Un autre truc qu’ils m’ont joué est notre arrivée de la France méditerranéenne dans ce petit village de pêcheurs basques. Après d’innombrables jours en mer, j’ai eu tous les droits de me promener le soir, n’est-ce pas? Eux-mêmes, ils sont tous allés directement à l’opéra! Mais personne n’a eu la décence de me dire que dans cette mer idiote, il y a une marée de 5 mètres de différence, donc quand je suis rentré, il n’y avait plus de bateau, ou du moins je pensais. On m’avait planté. Je suis parti pour dix jours entiers et je ne dirai à personne où j’étais ou ce qui s’est passé. Maintenant, ils disent qu’ils ont chanté mon nom sur tout le village dans les quatre spectacles qu’ils ont donnés à leur arrivée. Vraiment? Je suis parfaitement capable d’entendre mon propre nom s’ils me parlent, surtout s’il s’agisse de la nourriture, mais là, je suis revenu tout seul, quoique gravement blessé. Mon médecin m’a dit que ma mâchoire gauche était cassée et que je devais l’opérer à 800 euros. Mais ces fous parcimonieux ne voulaient rien dépenser pour moi, eh bien, ils n’en avaient point. Maintenant, parfois, ma langue sort involontairement lorsque je suis paisiblement engagé dans des rêveries et alors ils commencent à rigoler parce qu’ils pensent que c’est drôle. Mais il est évident que c’est moi qui leur tire la langue, n’est-ce pas? Ma douce vengeance, c’est que je les oblige à couper ma nourriture en très petits morceaux, ce qui est un travail fastidieux avec leurs couteaux émoussés, d’autant plus avec le poisson frais que j’adore maintenant. De plus, ma voix a été vachement abimée, mais cela est amplement compensé par l’utilisation de mes griffes qui se sont révélées des plus efficaces.
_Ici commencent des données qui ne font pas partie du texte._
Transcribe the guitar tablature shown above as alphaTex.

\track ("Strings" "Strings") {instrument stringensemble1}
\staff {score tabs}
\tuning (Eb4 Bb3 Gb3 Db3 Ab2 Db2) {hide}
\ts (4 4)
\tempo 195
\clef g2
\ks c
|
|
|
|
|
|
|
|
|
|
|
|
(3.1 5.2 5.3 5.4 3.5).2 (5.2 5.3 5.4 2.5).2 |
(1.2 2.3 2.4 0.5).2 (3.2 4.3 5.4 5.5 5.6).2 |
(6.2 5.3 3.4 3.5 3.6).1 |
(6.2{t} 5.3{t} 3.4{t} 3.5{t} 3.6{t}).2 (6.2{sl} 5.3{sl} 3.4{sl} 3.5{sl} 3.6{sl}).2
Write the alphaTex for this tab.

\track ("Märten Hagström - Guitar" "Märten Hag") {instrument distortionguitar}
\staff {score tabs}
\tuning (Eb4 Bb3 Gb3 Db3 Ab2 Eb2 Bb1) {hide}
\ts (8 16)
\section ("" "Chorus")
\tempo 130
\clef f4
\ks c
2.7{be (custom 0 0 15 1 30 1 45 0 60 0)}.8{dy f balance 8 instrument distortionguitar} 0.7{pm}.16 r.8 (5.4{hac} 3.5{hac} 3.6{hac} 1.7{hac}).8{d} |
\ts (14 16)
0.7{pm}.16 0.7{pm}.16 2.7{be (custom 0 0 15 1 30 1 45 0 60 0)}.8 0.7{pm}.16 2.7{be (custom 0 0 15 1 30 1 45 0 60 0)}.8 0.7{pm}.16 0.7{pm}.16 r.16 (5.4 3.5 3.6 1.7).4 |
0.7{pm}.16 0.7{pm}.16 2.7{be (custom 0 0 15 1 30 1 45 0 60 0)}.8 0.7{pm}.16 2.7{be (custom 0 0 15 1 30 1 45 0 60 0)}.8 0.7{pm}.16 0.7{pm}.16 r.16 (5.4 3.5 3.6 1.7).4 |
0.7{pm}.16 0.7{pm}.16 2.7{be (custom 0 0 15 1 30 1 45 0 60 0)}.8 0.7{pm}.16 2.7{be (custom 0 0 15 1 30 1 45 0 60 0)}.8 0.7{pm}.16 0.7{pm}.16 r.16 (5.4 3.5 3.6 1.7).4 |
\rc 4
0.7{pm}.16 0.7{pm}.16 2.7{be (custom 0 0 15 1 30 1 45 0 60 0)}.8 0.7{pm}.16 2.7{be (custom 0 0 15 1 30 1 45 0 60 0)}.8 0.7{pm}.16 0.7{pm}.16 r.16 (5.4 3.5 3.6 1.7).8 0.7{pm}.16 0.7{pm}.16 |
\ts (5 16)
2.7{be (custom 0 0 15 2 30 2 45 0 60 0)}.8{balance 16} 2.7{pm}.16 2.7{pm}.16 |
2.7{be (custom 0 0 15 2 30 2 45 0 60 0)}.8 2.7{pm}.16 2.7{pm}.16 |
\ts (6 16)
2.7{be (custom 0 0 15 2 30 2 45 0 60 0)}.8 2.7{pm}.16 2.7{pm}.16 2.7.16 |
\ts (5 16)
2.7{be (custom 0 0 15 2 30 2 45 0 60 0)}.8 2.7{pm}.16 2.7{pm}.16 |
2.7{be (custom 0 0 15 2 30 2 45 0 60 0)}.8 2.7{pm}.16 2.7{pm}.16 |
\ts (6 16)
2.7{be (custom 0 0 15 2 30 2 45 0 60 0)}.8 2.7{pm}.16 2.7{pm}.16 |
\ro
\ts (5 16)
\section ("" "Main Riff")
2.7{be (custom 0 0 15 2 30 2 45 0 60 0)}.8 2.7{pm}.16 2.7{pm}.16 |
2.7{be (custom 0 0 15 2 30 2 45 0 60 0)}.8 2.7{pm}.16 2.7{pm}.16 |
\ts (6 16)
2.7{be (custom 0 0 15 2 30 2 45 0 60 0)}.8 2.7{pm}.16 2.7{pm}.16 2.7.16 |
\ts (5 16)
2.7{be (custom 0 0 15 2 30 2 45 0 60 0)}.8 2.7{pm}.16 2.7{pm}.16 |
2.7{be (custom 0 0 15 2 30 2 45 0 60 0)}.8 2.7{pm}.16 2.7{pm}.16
Dernièrement, ils m’ont joué un autre gaffe. Ils m’ont fait une page facebook! Pfu! C’est l’apogée du manque de respect pour une race ancienne comme la nôtre et la preuve suprême de leur folie. Leur dernière inanité est qu’ils ne vont presque plus à terre. Ils savent très bien que je n’aime naviguer que lorsque le navire reste à quai, où je peux trouver de l’herbe, du sable et des oiseaux avec lesquels jouer. Je soupçonne que ce n’est pas trop différent des fous eux-mêmes, car ils y trouvent généralement des tribus entieres de fous tous frais. Mais maintenant, ils restent à l’ancre et me confinent dans mon royaume. Eh bien, à mon âge, je m’en fiche. Je sais trouver mes endroits sombres dans la brise fraîche de l’après-midi. Au moins, ils ont arrêté de me nourrir de cette nourriture misérable pour chats, et ce n’est que parce qu’on ne le trouve plus dans les magasins. Et quand on le trouve, c’est aussi cher que du vrai jambon. Alors maintenant, ils achètent la vraie chose et ils ont la veine d’en voler une partie. Mais, le plus important, ils apprennent enfin à pêcher eux-mêmes. Il y en a beaucoup autour et ils ont même monté un barbecue hors-bord pour faire frire ces mets délicats. Je les préfère frits! Mais si ces marins sont lents ou paresseux, je sais parfaitement leur rappeler leurs devoirs avec un seul griffe sanglant de mes ongles à leur pattes. Commodément, dans ce climat, ils les ont dénudés. Ici, je suis aussi vigoureux que dans mes meilleurs jours! Mon coup préféré est le soi-disant capitaine. S’il veut ses responsabilités, laissez-le les sentir! Ce petit poisson frit est la meilleure chose à rémuer mes jours.